■ **ABOUT THIS TASK**
Which lines in the data below contain the word "Node"? Pull each of them out.

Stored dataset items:

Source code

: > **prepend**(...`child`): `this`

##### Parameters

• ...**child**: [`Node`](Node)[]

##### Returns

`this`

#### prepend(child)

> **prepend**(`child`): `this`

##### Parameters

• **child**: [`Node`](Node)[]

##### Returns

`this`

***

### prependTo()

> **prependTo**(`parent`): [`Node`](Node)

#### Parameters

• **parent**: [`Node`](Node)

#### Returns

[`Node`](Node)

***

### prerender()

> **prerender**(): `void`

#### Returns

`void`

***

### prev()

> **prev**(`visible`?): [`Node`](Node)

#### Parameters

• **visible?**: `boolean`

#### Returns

■ **SOLUTION TO THE EXERCISE**
• ...**child**: [`Node`](Node)[]
• **child**: [`Node`](Node)[]
> **prependTo**(`parent`): [`Node`](Node)
• **parent**: [`Node`](Node)
[`Node`](Node)
> **prev**(`visible`?): [`Node`](Node)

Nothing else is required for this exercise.